What needs to be done: For each line of the data below, copy it if it holds the word "Tumoren".

Information:
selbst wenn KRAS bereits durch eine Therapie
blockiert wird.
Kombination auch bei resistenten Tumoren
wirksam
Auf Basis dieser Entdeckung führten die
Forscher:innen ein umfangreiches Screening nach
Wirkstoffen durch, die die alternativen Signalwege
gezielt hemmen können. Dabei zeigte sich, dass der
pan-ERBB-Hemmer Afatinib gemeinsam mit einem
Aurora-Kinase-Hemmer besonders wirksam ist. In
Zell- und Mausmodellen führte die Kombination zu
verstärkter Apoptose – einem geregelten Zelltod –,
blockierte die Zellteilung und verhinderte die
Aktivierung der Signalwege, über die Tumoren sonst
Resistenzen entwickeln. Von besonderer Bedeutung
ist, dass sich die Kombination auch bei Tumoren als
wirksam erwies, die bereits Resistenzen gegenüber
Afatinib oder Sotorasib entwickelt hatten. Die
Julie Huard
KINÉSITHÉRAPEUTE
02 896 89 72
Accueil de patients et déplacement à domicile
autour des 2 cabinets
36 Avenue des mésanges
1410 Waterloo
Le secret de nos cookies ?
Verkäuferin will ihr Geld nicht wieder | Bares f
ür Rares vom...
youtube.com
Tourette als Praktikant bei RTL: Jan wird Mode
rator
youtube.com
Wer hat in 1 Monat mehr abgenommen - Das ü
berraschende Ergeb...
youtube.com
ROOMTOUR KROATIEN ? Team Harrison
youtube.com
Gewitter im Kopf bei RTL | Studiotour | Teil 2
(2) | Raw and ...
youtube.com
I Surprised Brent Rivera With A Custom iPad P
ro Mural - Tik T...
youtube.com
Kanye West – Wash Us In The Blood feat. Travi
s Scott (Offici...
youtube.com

* * *

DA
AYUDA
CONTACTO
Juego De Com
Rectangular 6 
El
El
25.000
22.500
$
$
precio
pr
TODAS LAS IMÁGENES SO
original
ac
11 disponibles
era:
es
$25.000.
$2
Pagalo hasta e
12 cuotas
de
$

Answer to the problem:
Kombination auch bei resistenten Tumoren
Aktivierung der Signalwege, über die Tumoren sonst
ist, dass sich die Kombination auch bei Tumoren als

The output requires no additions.